Since clams are the number one bivalve on my list, I had high hopes for the clams casino pizza ($12.95), topped, as the menu stated, "with whole baby clams, bacon, onions, sweet red and yellow peppers, and blended cheeses." Alas, the clams weren't whole as promised, but instead came chopped like the contents of white clam sauce, with the smoky, salty bacon overwhelming the delicately briny bits. Once in a while, I'd hit a big piece of clam and savor the full flavor, but those moments were few and far between.


This isn't to say that the combination wasn't satisfying (I know it's a cliché, but bacon's always satisfying)—just that I never would have ordered a bacon-and-peppers pizza with a splash of clam sauce.

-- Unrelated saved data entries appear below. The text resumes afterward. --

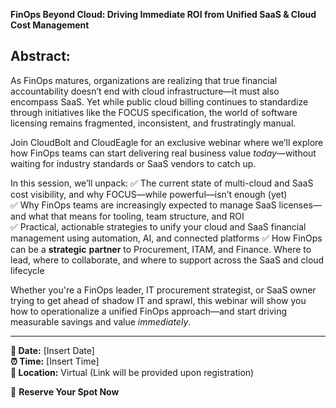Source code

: **FinOps Beyond Cloud: Driving Immediate ROI from Unified SaaS & Cloud Cost Management**

## **Abstract:**

As FinOps matures, organizations are realizing that true financial accountability doesn’t end with cloud infrastructure—it must also encompass SaaS. Yet while public cloud billing continues to standardize through initiatives like the FOCUS specification, the world of software licensing remains fragmented, inconsistent, and frustratingly manual.

Join CloudBolt and CloudEagle for an exclusive webinar where we’ll explore how FinOps teams can start delivering real business value _today_—without waiting for industry standards or SaaS vendors to catch up.

In this session, we’ll unpack:
✅ The current state of multi-cloud and SaaS cost visibility, and why FOCUS—while powerful—isn’t enough (yet)  
✅ Why FinOps teams are increasingly expected to manage SaaS licenses—and what that means for tooling, team structure, and ROI  
✅ Practical, actionable strategies to unify your cloud and SaaS financial management using automation, AI, and connected platforms
✅ How FinOps can be a **strategic** **partner** to Procurement, ITAM, and Finance.  Where to lead, where to collaborate, and where to support across the SaaS and cloud lifecycle

Whether you're a FinOps leader, IT procurement strategist, or SaaS owner trying to get ahead of shadow IT and sprawl, this webinar will show you how to operationalize a unified FinOps approach—and start driving measurable savings and value _immediately_.

---

**📅 Date:** [Insert Date]  
**⏰ Time:** [Insert Time]  
**📍 Location:** Virtual (Link will be provided upon registration)

🔗 **Reserve Your Spot Now**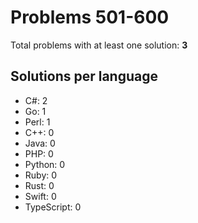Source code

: # Problems 501-600

Total problems with at least one solution: **3**

## Solutions per language

- C#: 2
- Go: 1
- Perl: 1
- C++: 0
- Java: 0
- PHP: 0
- Python: 0
- Ruby: 0
- Rust: 0
- Swift: 0
- TypeScript: 0
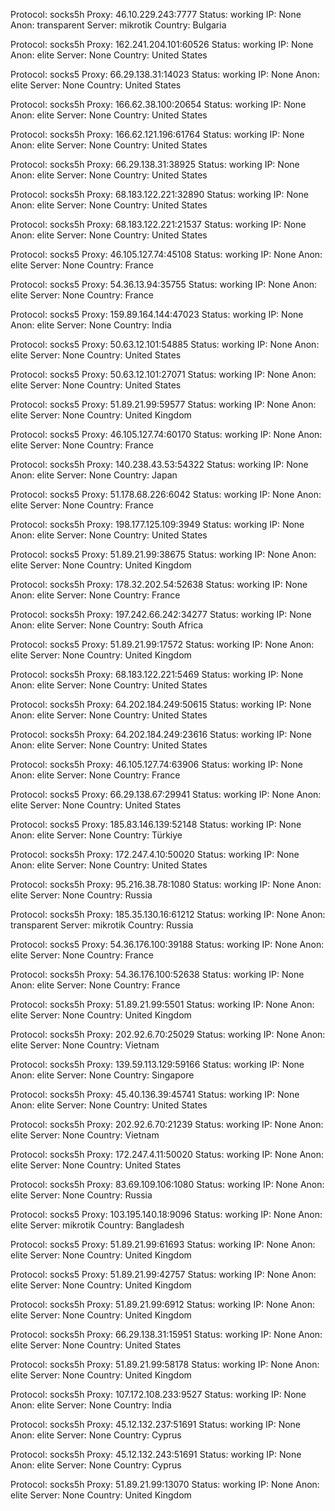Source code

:Protocol: socks5h
Proxy: 46.10.229.243:7777
Status: working
IP: None
Anon: transparent
Server: mikrotik
Country: Bulgaria

Protocol: socks5h
Proxy: 162.241.204.101:60526
Status: working
IP: None
Anon: elite
Server: None
Country: United States

Protocol: socks5
Proxy: 66.29.138.31:14023
Status: working
IP: None
Anon: elite
Server: None
Country: United States

Protocol: socks5h
Proxy: 166.62.38.100:20654
Status: working
IP: None
Anon: elite
Server: None
Country: United States

Protocol: socks5h
Proxy: 166.62.121.196:61764
Status: working
IP: None
Anon: elite
Server: None
Country: United States

Protocol: socks5h
Proxy: 66.29.138.31:38925
Status: working
IP: None
Anon: elite
Server: None
Country: United States

Protocol: socks5h
Proxy: 68.183.122.221:32890
Status: working
IP: None
Anon: elite
Server: None
Country: United States

Protocol: socks5h
Proxy: 68.183.122.221:21537
Status: working
IP: None
Anon: elite
Server: None
Country: United States

Protocol: socks5
Proxy: 46.105.127.74:45108
Status: working
IP: None
Anon: elite
Server: None
Country: France

Protocol: socks5
Proxy: 54.36.13.94:35755
Status: working
IP: None
Anon: elite
Server: None
Country: France

Protocol: socks5
Proxy: 159.89.164.144:47023
Status: working
IP: None
Anon: elite
Server: None
Country: India

Protocol: socks5
Proxy: 50.63.12.101:54885
Status: working
IP: None
Anon: elite
Server: None
Country: United States

Protocol: socks5
Proxy: 50.63.12.101:27071
Status: working
IP: None
Anon: elite
Server: None
Country: United States

Protocol: socks5
Proxy: 51.89.21.99:59577
Status: working
IP: None
Anon: elite
Server: None
Country: United Kingdom

Protocol: socks5
Proxy: 46.105.127.74:60170
Status: working
IP: None
Anon: elite
Server: None
Country: France

Protocol: socks5h
Proxy: 140.238.43.53:54322
Status: working
IP: None
Anon: elite
Server: None
Country: Japan

Protocol: socks5
Proxy: 51.178.68.226:6042
Status: working
IP: None
Anon: elite
Server: None
Country: France

Protocol: socks5h
Proxy: 198.177.125.109:3949
Status: working
IP: None
Anon: elite
Server: None
Country: United States

Protocol: socks5
Proxy: 51.89.21.99:38675
Status: working
IP: None
Anon: elite
Server: None
Country: United Kingdom

Protocol: socks5h
Proxy: 178.32.202.54:52638
Status: working
IP: None
Anon: elite
Server: None
Country: France

Protocol: socks5h
Proxy: 197.242.66.242:34277
Status: working
IP: None
Anon: elite
Server: None
Country: South Africa

Protocol: socks5
Proxy: 51.89.21.99:17572
Status: working
IP: None
Anon: elite
Server: None
Country: United Kingdom

Protocol: socks5h
Proxy: 68.183.122.221:5469
Status: working
IP: None
Anon: elite
Server: None
Country: United States

Protocol: socks5h
Proxy: 64.202.184.249:50615
Status: working
IP: None
Anon: elite
Server: None
Country: United States

Protocol: socks5h
Proxy: 64.202.184.249:23616
Status: working
IP: None
Anon: elite
Server: None
Country: United States

Protocol: socks5h
Proxy: 46.105.127.74:63906
Status: working
IP: None
Anon: elite
Server: None
Country: France

Protocol: socks5
Proxy: 66.29.138.67:29941
Status: working
IP: None
Anon: elite
Server: None
Country: United States

Protocol: socks5
Proxy: 185.83.146.139:52148
Status: working
IP: None
Anon: elite
Server: None
Country: Türkiye

Protocol: socks5h
Proxy: 172.247.4.10:50020
Status: working
IP: None
Anon: elite
Server: None
Country: United States

Protocol: socks5h
Proxy: 95.216.38.78:1080
Status: working
IP: None
Anon: elite
Server: None
Country: Russia

Protocol: socks5h
Proxy: 185.35.130.16:61212
Status: working
IP: None
Anon: transparent
Server: mikrotik
Country: Russia

Protocol: socks5
Proxy: 54.36.176.100:39188
Status: working
IP: None
Anon: elite
Server: None
Country: France

Protocol: socks5h
Proxy: 54.36.176.100:52638
Status: working
IP: None
Anon: elite
Server: None
Country: France

Protocol: socks5h
Proxy: 51.89.21.99:5501
Status: working
IP: None
Anon: elite
Server: None
Country: United Kingdom

Protocol: socks5h
Proxy: 202.92.6.70:25029
Status: working
IP: None
Anon: elite
Server: None
Country: Vietnam

Protocol: socks5h
Proxy: 139.59.113.129:59166
Status: working
IP: None
Anon: elite
Server: None
Country: Singapore

Protocol: socks5h
Proxy: 45.40.136.39:45741
Status: working
IP: None
Anon: elite
Server: None
Country: United States

Protocol: socks5h
Proxy: 202.92.6.70:21239
Status: working
IP: None
Anon: elite
Server: None
Country: Vietnam

Protocol: socks5h
Proxy: 172.247.4.11:50020
Status: working
IP: None
Anon: elite
Server: None
Country: United States

Protocol: socks5h
Proxy: 83.69.109.106:1080
Status: working
IP: None
Anon: elite
Server: None
Country: Russia

Protocol: socks5
Proxy: 103.195.140.18:9096
Status: working
IP: None
Anon: elite
Server: mikrotik
Country: Bangladesh

Protocol: socks5
Proxy: 51.89.21.99:61693
Status: working
IP: None
Anon: elite
Server: None
Country: United Kingdom

Protocol: socks5
Proxy: 51.89.21.99:42757
Status: working
IP: None
Anon: elite
Server: None
Country: United Kingdom

Protocol: socks5h
Proxy: 51.89.21.99:6912
Status: working
IP: None
Anon: elite
Server: None
Country: United Kingdom

Protocol: socks5h
Proxy: 66.29.138.31:15951
Status: working
IP: None
Anon: elite
Server: None
Country: United States

Protocol: socks5h
Proxy: 51.89.21.99:58178
Status: working
IP: None
Anon: elite
Server: None
Country: United Kingdom

Protocol: socks5h
Proxy: 107.172.108.233:9527
Status: working
IP: None
Anon: elite
Server: None
Country: India

Protocol: socks5h
Proxy: 45.12.132.237:51691
Status: working
IP: None
Anon: elite
Server: None
Country: Cyprus

Protocol: socks5h
Proxy: 45.12.132.243:51691
Status: working
IP: None
Anon: elite
Server: None
Country: Cyprus

Protocol: socks5h
Proxy: 51.89.21.99:13070
Status: working
IP: None
Anon: elite
Server: None
Country: United Kingdom

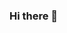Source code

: ### Hi there 👋

<!--
**SteveA-99/SteveA-99** is a ✨ _special_ ✨ repository because its `README.md` (this file) appears on your GitHub profile.

- 🔭 I’m currently pursuing a Bachelor's Degree in Computer Engineering at San Diego State University
- 🌱 I’m currently learning Web Design and Database, Operating Systems, and the Basys 3
- ⚡ Fun fact: I was born in Greece, Athens
-->
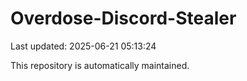# Overdose-Discord-Stealer

Last updated: 2025-06-21 05:13:24

This repository is automatically maintained.
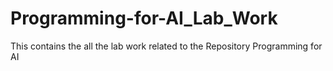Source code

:# Programming-for-AI_Lab_Work
This contains the all the lab work related to the Repository Programming for AI
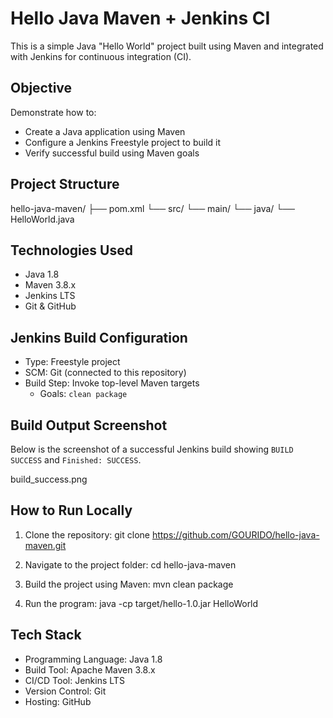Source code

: # Hello Java Maven + Jenkins CI

This is a simple Java "Hello World" project built using Maven and integrated with Jenkins for continuous integration (CI).

## Objective

Demonstrate how to:
- Create a Java application using Maven
- Configure a Jenkins Freestyle project to build it
- Verify successful build using Maven goals

## Project Structure

hello-java-maven/ ├── pom.xml └── src/ └── main/ └── java/ └── HelloWorld.java

## Technologies Used

- Java 1.8
- Maven 3.8.x
- Jenkins LTS
- Git & GitHub

## Jenkins Build Configuration

- Type: Freestyle project
- SCM: Git (connected to this repository)
- Build Step: Invoke top-level Maven targets
  - Goals: `clean package`

## Build Output Screenshot

Below is the screenshot of a successful Jenkins build showing `BUILD SUCCESS` and `Finished: SUCCESS`.

build_success.png

## How to Run Locally

1. Clone the repository:
git clone https://github.com/GOURIDO/hello-java-maven.git

2. Navigate to the project folder:
cd hello-java-maven

3. Build the project using Maven:
mvn clean package

4. Run the program:
java -cp target/hello-1.0.jar HelloWorld

## Tech Stack

- Programming Language: Java 1.8
- Build Tool: Apache Maven 3.8.x
- CI/CD Tool: Jenkins LTS
- Version Control: Git
- Hosting: GitHub

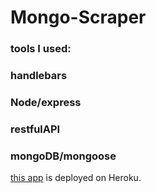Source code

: # Mongo-Scraper

### tools I used:
### handlebars
### Node/express
### restfulAPI
### mongoDB/mongoose

[this app](https://secret-sands-13857.herokuapp.com/) is deployed on Heroku.
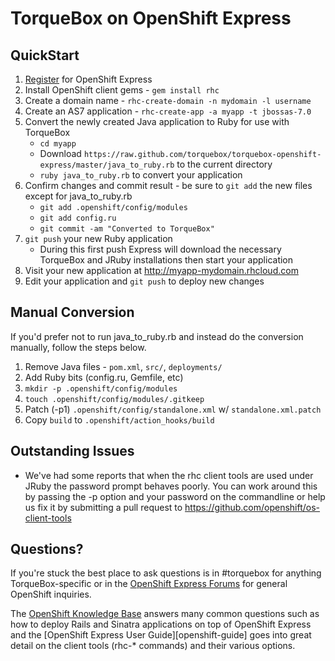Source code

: [register]: https://openshift.redhat.com/app/user/new/express
[forums]: https://www.redhat.com/openshift/forums/express
[openshift-kb]: https://www.redhat.com/openshift/kb


# TorqueBox on OpenShift Express

## QuickStart

1. [Register][] for OpenShift Express
1. Install OpenShift client gems - `gem install rhc`
1. Create a domain name - `rhc-create-domain -n mydomain -l username`
1. Create an AS7 application - `rhc-create-app -a myapp -t jbossas-7.0`
1. Convert the newly created Java application to Ruby for use with TorqueBox
    * `cd myapp`
    * Download `https://raw.github.com/torquebox/torquebox-openshift-express/master/java_to_ruby.rb` to the current directory
    * `ruby java_to_ruby.rb` to convert your application
1. Confirm changes and commit result - be sure to `git add` the new files except for java_to_ruby.rb
    * `git add .openshift/config/modules`
    * `git add config.ru`
    * `git commit -am "Converted to TorqueBox"`
1. `git push` your new Ruby application
    * During this first push Express will download the necessary TorqueBox and
      JRuby installations then start your application
1. Visit your new application at http://myapp-mydomain.rhcloud.com
1. Edit your application and `git push` to deploy new changes


## Manual Conversion

If you'd prefer not to run java_to_ruby.rb and instead do the
conversion manually, follow the steps below.

1. Remove Java files - `pom.xml`, `src/`, `deployments/`
1. Add Ruby bits (config.ru, Gemfile, etc)
1. `mkdir -p .openshift/config/modules`
1. `touch .openshift/config/modules/.gitkeep`
1. Patch (-p1) `.openshift/config/standalone.xml` w/ `standalone.xml.patch`
1. Copy `build` to `.openshift/action_hooks/build`

## Outstanding Issues

* We've had some reports that when the rhc client tools are used under
  JRuby the password prompt behaves poorly. You can work around this
  by passing the -p option and your password on the commandline or
  help us fix it by submitting a pull request to
  <https://github.com/openshift/os-client-tools>


## Questions?

If you're stuck the best place to ask questions is in #torquebox for
anything TorqueBox-specific or in the [OpenShift Express
Forums][forums] for general OpenShift inquiries.

The [OpenShift Knowledge Base][openshift-kb] answers many common
questions such as how to deploy Rails and Sinatra applications on top
of OpenShift Express and the [OpenShift Express User
Guide][openshift-guide] goes into great detail on the client tools
(rhc-* commands) and their various options.
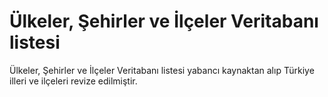 # Ülkeler, Şehirler ve İlçeler Veritabanı listesi
Ülkeler, Şehirler ve İlçeler Veritabanı listesi yabancı kaynaktan alıp Türkiye illeri ve ilçeleri revize edilmiştir.
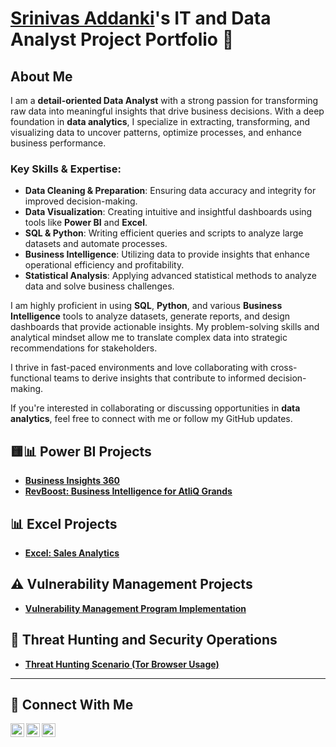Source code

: # <a href="https://www.linkedin.com/in/srinivasaddanki/">Srinivas Addanki</a>'s IT and Data Analyst Project Portfolio 🔐

## About Me

I am a **detail-oriented Data Analyst** with a strong passion for transforming raw data into meaningful insights that drive business decisions. With a deep foundation in **data analytics**, I specialize in extracting, transforming, and visualizing data to uncover patterns, optimize processes, and enhance business performance.

### Key Skills & Expertise:
- **Data Cleaning & Preparation**: Ensuring data accuracy and integrity for improved decision-making.
- **Data Visualization**: Creating intuitive and insightful dashboards using tools like **Power BI** and **Excel**.
- **SQL & Python**: Writing efficient queries and scripts to analyze large datasets and automate processes.
- **Business Intelligence**: Utilizing data to provide insights that enhance operational efficiency and profitability.
- **Statistical Analysis**: Applying advanced statistical methods to analyze data and solve business challenges.

I am highly proficient in using **SQL**, **Python**, and various **Business Intelligence** tools to analyze datasets, generate reports, and design dashboards that provide actionable insights. My problem-solving skills and analytical mindset allow me to translate complex data into strategic recommendations for stakeholders.

I thrive in fast-paced environments and love collaborating with cross-functional teams to derive insights that contribute to informed decision-making.

If you're interested in collaborating or discussing opportunities in **data analytics**, feel free to connect with me or follow my GitHub updates.



## 🟨📊 Power BI Projects

- **[Business Insights 360](https://github.com/addankisrinivas/Business-Insights-360)**
- **[RevBoost: Business Intelligence for AtliQ Grands](https://github.com/addankisrinivas/Excel-Sales-Analytics)**

## 📊 Excel Projects

- **[Excel: Sales Analytics](https://github.com/addankisrinivas/Excel-Sales-Analytics)**

## ⚠️ Vulnerability Management Projects

- **[Vulnerability Management Program Implementation](https://github.com/addankisrinivas/Vulnerability-Management-Program)**


## 🚨 Threat Hunting and Security Operations

- **[Threat Hunting Scenario (Tor Browser Usage)](https://github.com/addankisrinivas/threat-hunting-scenario-tor)**

<hr/>

## 🤳 Connect With Me

[<img align="left" alt="___________ | YouTube" width="22px" src="https://cdn.jsdelivr.net/npm/simple-icons@v3/icons/youtube.svg" />][youtube]
[<img align="left" alt="srinivasaddanki| LinkedIn" width="22px" src="https://cdn.jsdelivr.net/npm/simple-icons@v3/icons/linkedin.svg" />][linkedin]
[<img align="left" alt="___________ | Instagram" width="22px" src="https://cdn.jsdelivr.net/npm/simple-icons@v3/icons/instagram.svg" />][instagram]

[youtube]: https://www.youtube.com/c/___________
[instagram]: https://www.instagram.com/___________
[linkedin]: https://linkedin.com/in/srinivasaddanki

<!--
<img width="35" alt="image" src="https://github.com/user-attachments/assets/2f41c7cd-5ea8-4475-b451-a37161b6c3fb"> 
<img width="35" alt="image" src="https://github.com/user-attachments/assets/77649969-9910-4994-8b96-74a116cfb2a8">
-->
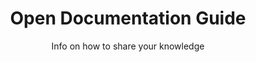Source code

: ---
title: Open Documentation Guide
subtitle: Info on how to share your knowledge
thumbnail: assets/img/resources/documentation.jpg
link: https://github.com/opencultureagency/Open-Documentation-Guide/
---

More clams, less casino next time, please!

The surprise hit of the day was instead the calamari fritto pizza ($15.95). Instead of evenly distributing calamari rings across the pie as I'd expected, the kitchen pulled a cheese pizza from the oven and immediately formed a mound of homemade tomato sauce, rings of pepperoncini, and handfuls of fresh-fried calamari directly in its center. Each slice proved a little unwieldy, destroying the Jenga-like balance of the pile as we pulled the pieces onto our plates, but sometimes a knife and fork are necessary in an unusual toppings situation.


I must give credit for the ultimate success of both of these pies to the crust, which was so tender inside and crispy at the edges that it probably could have sustained the saddest of toppings. Even after soaking up the clam juice and extra tomato sauce on each respective pizza, it maintained its taste and texture—heck, I could have happily gnawed all the bones off of my pie, leaving the interior unmolested. If La Casa Bianca ever wants to branch out and start baking up its own brick oven breadsticks, I would gladly convince my friend to start a Friday lunch ritual. We might even let our husbands tag along.